It is tempting for U.S. or European health care organizations planning new health care ventures in emerging markets, or assuming the management of existing facilities, to build their business and organizational plans around importing a sizeable cadre of well-trained physicians and professional staff from their home countries.
However, based on our experience, “Buy American” or “Buy Euro” may not be the best policy to follow.
The pool of potential North American staff willing to relocate to a developing country is limited, and the cost of such foreign postings – both in pay to make it attractive enough, and in additional expenses for housing, transportation and family schooling – can raise the per-capita cost by approximately 50 percent annually. Among those who make the move, turnover is a constant challenge.
Likewise, depending largely on the strictly native population can be a challenge.
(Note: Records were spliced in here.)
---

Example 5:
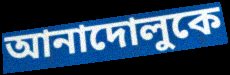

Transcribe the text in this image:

আনাদোলুকে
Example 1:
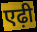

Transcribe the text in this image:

एढ़ी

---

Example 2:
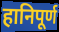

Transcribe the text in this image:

हानिपूर्ण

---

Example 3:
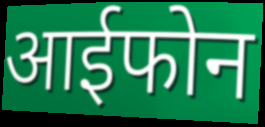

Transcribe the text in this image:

आईफोन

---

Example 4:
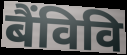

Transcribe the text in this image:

बैंविवि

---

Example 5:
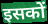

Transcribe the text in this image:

इसकों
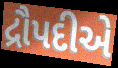
દ્રૌપદીએ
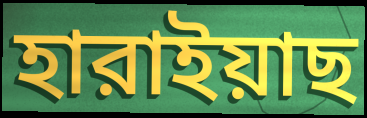
হারাইয়াছ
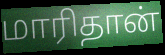
மாரிதான்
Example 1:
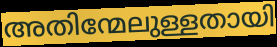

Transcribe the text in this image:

അതിന്മേലുള്ളതായി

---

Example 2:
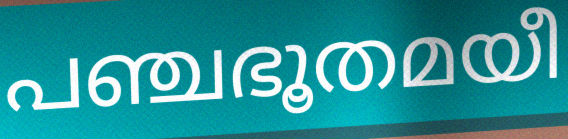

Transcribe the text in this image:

പഞ്ചഭൂതമയീ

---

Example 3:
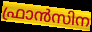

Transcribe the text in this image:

ഫ്രാൻസിന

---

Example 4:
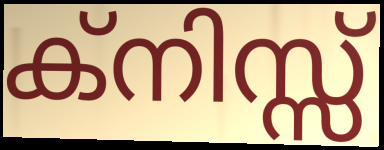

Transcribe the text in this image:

ക്നിസ്സ്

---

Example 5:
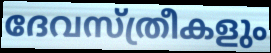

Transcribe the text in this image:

ദേവസ്ത്രീകളും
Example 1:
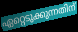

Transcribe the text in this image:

ഏറ്റെടുക്കുന്നതിന്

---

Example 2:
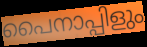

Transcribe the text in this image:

പൈനാപ്പിളും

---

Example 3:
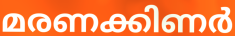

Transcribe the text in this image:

മരണക്കിണർ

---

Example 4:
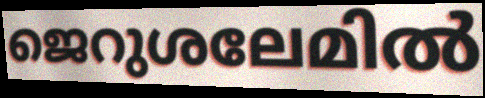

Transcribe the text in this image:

ജെറുശലേമിൽ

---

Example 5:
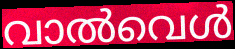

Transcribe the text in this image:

വാൽവെൾ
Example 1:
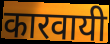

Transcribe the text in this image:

कारवायी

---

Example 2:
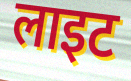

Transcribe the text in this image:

लाइट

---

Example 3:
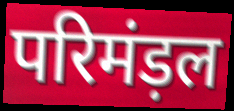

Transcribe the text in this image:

परिमंड़ल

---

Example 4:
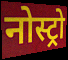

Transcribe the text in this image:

नोस्ट्रो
For example, in some oil-rich Gulf states in the Middle East, allied technical and nursing professions, in particular, are not seen as particularly attractive or well-paid careers. Physicians and allied health professionals (nurses, radiology technicians, respiratory therapists, etc.) from emerging economies such as India – a past mainstay of Middle East health care organizations – are increasingly choosing to stay at home, as their own health care industry is booming.
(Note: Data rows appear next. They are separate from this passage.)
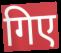
गिए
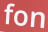
fon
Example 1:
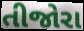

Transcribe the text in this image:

તીજોરા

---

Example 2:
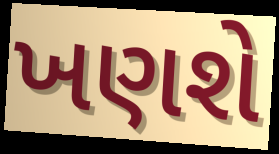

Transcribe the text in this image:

ખણશે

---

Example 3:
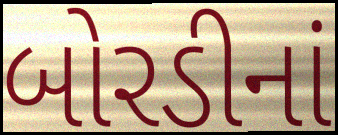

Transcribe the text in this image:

બોરડીનાં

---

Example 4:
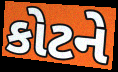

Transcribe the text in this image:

કોટને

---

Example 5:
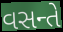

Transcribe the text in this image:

વસન્તે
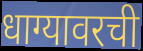
धाग्यावरची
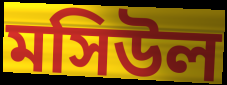
মসিউল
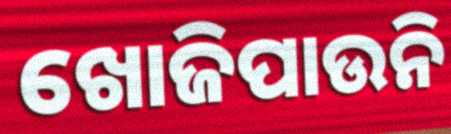
ଖୋଜିପାଉନି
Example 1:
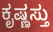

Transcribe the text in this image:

ಕೃಷ್ಣಸ್ತು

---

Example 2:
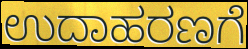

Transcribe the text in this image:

ಉದಾಹರಣಗೆ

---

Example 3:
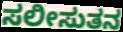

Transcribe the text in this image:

ಸಲೀಸುತನ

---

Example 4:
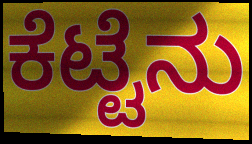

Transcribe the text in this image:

ಕೆಟ್ಟೆನು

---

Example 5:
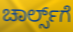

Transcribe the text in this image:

ಚಾರ್ಲ್ಸ್‌ಗೆ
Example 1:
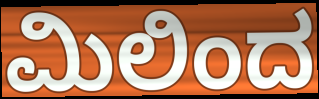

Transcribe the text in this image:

ಮಿಲಿಂದ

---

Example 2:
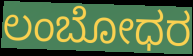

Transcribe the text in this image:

ಲಂಬೋಧರ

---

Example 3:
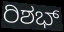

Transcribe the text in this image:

ರಿಶಭ್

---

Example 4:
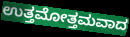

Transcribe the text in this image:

ಉತ್ತಮೋತ್ತಮವಾದ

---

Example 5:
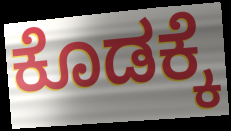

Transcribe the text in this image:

ಕೊಡಕ್ಕೆ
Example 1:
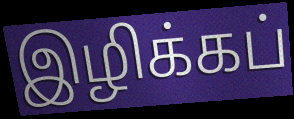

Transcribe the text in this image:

இழிக்கப்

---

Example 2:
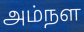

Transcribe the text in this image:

அம்நள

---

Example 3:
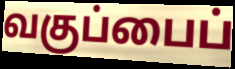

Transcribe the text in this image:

வகுப்பைப்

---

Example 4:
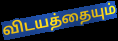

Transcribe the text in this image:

விடயத்தையும்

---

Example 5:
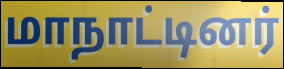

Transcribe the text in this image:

மாநாட்டினர்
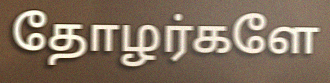
தோழர்களே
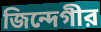
জিন্দেগীর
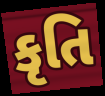
કૃતિ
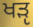
ਖੜੵ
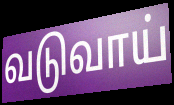
வடுவாய்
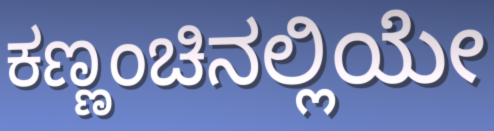
ಕಣ್ಣಂಚಿನಲ್ಲಿಯೇ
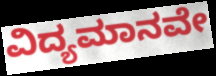
ವಿದ್ಯಮಾನವೇ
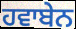
ਹਵਾਬੇਨ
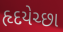
હૃદયેચ્છા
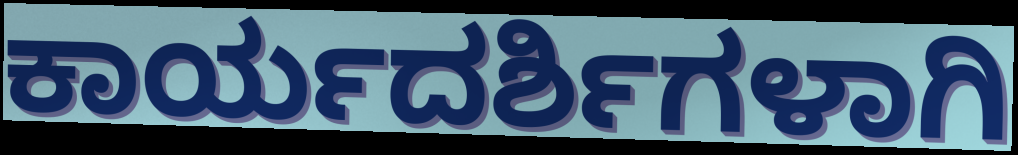
ಕಾರ್ಯದರ್ಶಿಗಳಾಗಿ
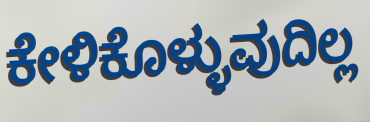
ಕೇಳಿಕೊಳ್ಳುವುದಿಲ್ಲ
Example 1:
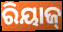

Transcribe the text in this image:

ରିୟାଜ୍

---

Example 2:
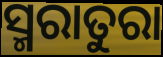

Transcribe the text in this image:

ସ୍ମରାତୁରା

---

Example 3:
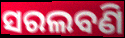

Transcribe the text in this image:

ସରଲବଣି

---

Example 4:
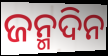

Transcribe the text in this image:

ଜନ୍ମଦିନ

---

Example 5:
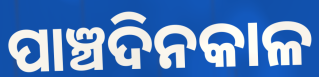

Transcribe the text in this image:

ପାଞ୍ଚଦିନକାଳ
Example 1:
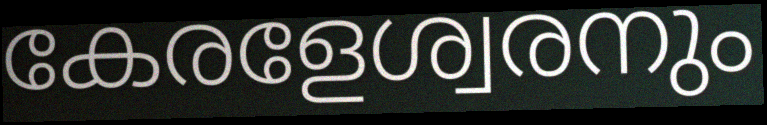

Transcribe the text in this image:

കേരളേശ്വരനും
One innovative solution is for an incoming U.S. or European health care organization to establish an affiliated technical and/or nursing school to expand the staffing pool in the host country by drawing students from throughout the region, or to partner with another organization to do so. This is a model that has not yet been tried.
Failing that, the solution to the emerging-market health care staffing challenge is to cast a very wide net, globally. For an American-run hospital in the United Arab Emirates, we built a medical team with physicians from 50 countries. Among them were a significant number of U.S.-trained doctors from Jordan, Syria, Egypt and Lebanon, to whom a return to their native Middle East was attractive. Our allied professional staff hailed from 63 different countries.
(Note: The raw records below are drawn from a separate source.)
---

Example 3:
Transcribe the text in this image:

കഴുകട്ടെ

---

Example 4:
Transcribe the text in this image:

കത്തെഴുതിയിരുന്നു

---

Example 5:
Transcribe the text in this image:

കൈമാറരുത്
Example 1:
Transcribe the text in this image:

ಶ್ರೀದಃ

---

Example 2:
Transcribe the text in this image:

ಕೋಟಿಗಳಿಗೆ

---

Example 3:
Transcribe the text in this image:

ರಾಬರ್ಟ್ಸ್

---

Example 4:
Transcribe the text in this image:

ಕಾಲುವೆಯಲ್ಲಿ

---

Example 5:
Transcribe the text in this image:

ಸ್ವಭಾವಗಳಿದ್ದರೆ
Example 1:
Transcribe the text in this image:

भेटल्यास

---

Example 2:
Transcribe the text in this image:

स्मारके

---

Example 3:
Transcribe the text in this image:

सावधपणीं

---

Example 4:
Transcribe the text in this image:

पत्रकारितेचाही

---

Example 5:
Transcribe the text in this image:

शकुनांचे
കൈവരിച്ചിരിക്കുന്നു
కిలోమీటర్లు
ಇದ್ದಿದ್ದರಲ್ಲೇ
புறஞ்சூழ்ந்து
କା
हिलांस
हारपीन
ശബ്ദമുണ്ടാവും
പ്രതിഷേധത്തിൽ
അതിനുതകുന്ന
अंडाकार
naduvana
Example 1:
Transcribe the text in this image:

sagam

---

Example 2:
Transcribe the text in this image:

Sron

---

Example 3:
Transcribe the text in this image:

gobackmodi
The bottom line is that a creative, detailed plan to meet the staffing challenge must be built into the initial emerging-market business plan, including the cost and effective in-house management of recruiting initiatives and companies around the world – both for initial hires and ongoing replacements to deal with turnover issues. Details on staff sourcing and any requirements for a given percentage of American or European vs. local staff also should be clearly spelled out in government, regulatory or management contract language.
Staffing an emerging-market health care organization is not easy, or inexpensive, but it can be done cost effectively with proper planning and management expertise.